Only lines holding "colon" are needed; copy each of them from the data below.

Given data section start

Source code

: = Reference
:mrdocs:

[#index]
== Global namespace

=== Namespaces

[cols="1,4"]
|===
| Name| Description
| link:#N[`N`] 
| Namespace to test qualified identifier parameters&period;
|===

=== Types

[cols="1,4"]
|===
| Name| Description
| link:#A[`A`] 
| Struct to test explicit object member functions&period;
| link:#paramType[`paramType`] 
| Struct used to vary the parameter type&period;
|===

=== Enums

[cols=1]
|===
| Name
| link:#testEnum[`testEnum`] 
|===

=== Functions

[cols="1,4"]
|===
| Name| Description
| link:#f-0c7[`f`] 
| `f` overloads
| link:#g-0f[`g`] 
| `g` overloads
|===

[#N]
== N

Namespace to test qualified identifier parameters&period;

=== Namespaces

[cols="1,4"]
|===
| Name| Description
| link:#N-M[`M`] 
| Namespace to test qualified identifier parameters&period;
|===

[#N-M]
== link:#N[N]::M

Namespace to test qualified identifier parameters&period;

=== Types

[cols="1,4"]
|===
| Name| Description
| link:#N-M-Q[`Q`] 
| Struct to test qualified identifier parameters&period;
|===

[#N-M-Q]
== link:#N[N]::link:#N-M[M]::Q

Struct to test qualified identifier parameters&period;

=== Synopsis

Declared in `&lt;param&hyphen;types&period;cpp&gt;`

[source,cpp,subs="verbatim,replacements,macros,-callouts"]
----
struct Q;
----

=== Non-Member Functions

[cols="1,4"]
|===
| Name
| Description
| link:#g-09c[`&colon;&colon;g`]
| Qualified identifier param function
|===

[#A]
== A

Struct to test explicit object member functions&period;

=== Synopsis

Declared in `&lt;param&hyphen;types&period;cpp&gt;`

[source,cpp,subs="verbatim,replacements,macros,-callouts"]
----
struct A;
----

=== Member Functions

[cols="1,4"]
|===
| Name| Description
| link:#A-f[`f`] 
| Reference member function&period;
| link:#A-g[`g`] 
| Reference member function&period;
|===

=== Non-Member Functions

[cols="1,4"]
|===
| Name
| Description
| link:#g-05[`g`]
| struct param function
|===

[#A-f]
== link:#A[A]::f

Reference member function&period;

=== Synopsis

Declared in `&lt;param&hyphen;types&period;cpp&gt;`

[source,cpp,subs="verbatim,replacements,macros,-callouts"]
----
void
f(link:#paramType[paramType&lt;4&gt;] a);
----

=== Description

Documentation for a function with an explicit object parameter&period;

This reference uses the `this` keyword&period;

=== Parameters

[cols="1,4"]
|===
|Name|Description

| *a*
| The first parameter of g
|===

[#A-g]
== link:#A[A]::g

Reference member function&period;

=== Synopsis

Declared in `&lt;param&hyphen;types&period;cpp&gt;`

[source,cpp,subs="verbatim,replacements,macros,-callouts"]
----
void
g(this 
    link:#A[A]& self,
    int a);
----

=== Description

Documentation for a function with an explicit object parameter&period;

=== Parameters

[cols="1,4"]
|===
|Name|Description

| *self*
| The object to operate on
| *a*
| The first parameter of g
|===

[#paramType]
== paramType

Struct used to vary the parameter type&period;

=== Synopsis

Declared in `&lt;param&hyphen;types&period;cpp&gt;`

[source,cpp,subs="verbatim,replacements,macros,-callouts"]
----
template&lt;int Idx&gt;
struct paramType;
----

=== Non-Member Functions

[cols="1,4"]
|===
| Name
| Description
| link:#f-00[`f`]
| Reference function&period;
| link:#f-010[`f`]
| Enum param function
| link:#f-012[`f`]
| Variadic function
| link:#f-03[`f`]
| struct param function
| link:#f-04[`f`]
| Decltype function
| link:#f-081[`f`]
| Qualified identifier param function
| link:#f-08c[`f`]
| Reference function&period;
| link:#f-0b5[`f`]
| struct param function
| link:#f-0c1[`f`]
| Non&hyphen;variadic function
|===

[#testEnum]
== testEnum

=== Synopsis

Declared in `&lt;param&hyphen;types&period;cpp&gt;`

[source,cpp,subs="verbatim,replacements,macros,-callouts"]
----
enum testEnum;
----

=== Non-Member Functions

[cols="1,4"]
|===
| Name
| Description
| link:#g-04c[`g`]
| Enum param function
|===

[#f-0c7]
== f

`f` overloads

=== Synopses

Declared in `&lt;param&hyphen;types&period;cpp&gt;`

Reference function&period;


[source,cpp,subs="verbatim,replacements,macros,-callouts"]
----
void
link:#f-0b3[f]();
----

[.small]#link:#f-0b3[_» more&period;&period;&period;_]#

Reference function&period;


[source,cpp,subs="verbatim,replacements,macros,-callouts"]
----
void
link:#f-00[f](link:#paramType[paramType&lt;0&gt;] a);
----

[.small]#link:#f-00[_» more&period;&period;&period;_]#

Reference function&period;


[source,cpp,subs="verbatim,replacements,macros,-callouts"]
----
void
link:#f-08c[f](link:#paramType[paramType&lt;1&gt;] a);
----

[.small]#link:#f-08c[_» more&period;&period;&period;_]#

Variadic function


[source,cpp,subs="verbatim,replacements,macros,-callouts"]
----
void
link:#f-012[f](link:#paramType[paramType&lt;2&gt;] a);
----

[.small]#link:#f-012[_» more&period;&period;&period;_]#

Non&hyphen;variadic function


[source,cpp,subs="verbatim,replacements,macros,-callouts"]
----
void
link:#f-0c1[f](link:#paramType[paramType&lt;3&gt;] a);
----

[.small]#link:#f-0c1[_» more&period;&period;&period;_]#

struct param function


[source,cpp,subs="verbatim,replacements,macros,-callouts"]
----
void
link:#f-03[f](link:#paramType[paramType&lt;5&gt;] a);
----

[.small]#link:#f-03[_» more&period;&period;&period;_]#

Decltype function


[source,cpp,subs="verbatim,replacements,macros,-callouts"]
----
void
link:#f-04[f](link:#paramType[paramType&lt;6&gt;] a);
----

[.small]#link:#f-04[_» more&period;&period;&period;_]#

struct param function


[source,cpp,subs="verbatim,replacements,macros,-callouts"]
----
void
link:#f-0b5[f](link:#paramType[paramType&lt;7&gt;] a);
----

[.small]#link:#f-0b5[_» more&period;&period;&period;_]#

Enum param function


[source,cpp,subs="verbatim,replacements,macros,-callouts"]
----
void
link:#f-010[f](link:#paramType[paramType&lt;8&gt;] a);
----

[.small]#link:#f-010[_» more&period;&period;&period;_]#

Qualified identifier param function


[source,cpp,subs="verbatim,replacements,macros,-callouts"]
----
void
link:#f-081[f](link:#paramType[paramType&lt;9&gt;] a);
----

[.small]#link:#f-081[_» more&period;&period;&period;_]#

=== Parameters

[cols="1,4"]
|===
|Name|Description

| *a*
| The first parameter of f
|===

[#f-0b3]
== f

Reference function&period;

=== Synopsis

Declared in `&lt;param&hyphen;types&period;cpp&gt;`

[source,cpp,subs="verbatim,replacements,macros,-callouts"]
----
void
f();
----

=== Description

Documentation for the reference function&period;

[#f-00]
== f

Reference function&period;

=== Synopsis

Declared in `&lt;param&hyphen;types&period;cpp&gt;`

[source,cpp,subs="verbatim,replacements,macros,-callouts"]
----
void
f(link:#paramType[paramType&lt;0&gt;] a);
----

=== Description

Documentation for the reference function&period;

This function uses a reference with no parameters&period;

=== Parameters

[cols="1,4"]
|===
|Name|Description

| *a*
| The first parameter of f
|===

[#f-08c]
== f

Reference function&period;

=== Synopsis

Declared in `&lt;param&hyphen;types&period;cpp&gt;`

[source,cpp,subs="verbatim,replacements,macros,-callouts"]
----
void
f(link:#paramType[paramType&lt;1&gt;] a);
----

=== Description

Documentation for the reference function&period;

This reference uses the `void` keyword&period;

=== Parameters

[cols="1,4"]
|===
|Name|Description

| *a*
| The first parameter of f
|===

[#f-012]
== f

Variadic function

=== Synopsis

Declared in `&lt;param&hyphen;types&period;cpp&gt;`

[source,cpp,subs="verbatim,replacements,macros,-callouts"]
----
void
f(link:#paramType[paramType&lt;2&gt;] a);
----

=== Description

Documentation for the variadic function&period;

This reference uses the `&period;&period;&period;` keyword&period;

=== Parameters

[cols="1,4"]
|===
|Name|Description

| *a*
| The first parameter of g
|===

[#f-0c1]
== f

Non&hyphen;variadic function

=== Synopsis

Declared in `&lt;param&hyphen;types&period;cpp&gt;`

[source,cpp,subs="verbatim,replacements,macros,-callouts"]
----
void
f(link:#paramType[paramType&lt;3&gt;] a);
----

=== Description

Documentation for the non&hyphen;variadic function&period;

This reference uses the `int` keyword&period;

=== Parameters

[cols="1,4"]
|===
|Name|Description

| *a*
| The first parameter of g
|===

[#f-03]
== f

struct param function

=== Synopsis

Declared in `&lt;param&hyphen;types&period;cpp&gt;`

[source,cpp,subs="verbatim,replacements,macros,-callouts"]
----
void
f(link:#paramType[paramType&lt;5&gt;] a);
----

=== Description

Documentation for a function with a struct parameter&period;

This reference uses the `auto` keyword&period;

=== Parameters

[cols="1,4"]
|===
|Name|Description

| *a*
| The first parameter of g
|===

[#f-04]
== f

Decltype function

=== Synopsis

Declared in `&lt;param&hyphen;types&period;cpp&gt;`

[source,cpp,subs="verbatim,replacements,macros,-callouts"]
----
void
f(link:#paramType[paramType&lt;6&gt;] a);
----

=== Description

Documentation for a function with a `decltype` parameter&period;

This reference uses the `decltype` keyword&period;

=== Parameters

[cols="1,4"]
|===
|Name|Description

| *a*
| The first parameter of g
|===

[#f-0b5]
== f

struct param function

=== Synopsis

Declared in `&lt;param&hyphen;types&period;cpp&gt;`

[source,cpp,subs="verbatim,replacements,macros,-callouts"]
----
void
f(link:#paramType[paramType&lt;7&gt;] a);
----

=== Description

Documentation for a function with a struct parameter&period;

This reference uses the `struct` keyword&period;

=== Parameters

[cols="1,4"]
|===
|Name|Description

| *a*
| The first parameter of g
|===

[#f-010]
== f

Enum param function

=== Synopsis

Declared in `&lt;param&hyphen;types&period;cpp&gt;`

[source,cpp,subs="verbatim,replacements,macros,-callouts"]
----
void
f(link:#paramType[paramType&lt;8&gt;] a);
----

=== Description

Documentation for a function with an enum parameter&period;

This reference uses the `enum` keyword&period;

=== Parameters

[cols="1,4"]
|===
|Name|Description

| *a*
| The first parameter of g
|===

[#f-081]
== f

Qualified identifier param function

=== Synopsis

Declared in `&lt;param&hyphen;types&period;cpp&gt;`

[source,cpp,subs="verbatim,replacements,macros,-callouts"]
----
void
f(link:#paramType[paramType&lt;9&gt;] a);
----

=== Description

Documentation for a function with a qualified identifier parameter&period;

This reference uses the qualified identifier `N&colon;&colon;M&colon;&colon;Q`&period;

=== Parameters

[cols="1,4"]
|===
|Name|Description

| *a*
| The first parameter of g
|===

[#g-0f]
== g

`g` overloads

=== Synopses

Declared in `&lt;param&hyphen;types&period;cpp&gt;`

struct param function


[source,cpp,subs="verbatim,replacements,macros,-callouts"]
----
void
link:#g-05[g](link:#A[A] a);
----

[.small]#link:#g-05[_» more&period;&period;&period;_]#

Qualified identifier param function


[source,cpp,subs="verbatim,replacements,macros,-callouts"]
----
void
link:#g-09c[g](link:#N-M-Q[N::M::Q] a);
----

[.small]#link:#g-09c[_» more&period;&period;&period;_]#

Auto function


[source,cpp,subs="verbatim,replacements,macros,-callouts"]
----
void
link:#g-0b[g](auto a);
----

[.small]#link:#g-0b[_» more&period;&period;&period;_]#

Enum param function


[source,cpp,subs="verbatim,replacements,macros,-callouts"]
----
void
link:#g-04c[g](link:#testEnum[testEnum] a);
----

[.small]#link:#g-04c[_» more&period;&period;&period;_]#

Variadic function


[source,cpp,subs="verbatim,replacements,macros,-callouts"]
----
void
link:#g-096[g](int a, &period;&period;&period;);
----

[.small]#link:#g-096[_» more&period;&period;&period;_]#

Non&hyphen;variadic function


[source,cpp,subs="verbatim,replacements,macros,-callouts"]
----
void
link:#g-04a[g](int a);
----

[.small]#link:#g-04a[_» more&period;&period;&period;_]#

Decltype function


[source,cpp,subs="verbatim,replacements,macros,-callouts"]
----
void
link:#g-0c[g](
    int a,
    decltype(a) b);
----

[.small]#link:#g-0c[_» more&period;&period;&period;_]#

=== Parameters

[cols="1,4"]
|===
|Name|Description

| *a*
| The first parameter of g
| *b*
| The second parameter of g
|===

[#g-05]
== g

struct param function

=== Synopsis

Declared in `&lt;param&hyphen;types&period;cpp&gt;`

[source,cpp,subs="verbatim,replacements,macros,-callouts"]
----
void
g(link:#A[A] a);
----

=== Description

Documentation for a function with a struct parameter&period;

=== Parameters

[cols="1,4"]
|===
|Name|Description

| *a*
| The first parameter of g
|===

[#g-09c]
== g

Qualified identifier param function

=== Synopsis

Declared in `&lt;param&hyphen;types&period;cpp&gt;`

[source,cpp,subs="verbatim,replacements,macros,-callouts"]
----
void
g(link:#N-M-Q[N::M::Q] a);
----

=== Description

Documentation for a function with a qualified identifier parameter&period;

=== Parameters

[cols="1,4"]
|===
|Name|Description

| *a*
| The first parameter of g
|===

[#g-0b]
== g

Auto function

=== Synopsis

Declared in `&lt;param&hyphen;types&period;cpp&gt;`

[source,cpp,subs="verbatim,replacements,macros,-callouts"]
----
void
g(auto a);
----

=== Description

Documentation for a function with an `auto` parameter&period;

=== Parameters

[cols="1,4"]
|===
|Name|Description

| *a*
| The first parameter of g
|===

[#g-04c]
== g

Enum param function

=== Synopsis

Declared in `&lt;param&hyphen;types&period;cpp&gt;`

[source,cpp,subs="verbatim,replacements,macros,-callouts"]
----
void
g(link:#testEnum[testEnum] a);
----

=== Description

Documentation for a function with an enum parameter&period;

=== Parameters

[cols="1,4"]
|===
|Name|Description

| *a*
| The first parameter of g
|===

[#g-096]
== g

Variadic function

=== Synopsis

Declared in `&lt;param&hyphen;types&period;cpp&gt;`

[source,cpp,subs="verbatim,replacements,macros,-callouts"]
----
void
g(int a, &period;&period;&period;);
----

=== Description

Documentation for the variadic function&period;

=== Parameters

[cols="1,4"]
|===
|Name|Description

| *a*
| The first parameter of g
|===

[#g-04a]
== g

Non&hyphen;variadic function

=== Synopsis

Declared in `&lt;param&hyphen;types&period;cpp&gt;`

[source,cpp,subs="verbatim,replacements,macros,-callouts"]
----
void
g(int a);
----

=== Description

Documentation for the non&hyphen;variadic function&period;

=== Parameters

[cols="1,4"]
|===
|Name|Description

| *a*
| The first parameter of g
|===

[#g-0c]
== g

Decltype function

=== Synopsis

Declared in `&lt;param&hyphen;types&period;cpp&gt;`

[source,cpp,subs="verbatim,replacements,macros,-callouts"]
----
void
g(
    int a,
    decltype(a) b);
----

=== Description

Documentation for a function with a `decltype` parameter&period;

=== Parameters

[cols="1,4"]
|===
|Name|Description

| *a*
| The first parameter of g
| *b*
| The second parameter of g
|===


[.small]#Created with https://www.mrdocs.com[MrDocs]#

Given data section end
Given data section start

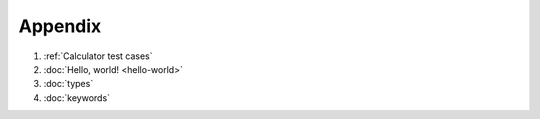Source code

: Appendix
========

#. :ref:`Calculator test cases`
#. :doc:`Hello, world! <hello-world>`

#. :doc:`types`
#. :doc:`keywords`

Given data section end
Given data section start

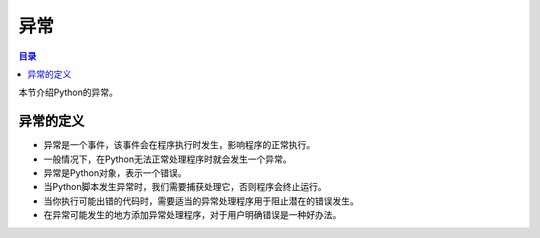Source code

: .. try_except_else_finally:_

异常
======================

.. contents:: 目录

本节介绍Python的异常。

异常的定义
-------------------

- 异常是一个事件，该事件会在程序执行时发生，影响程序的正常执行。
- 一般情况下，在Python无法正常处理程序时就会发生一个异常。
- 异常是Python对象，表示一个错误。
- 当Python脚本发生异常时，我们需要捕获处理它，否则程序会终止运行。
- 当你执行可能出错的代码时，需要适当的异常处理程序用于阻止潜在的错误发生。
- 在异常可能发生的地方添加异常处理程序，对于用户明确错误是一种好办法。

Given data section end

Answer area:
| link:#g-09c[`&colon;&colon;g`]
This reference uses the qualified identifier `N&colon;&colon;M&colon;&colon;Q`&period;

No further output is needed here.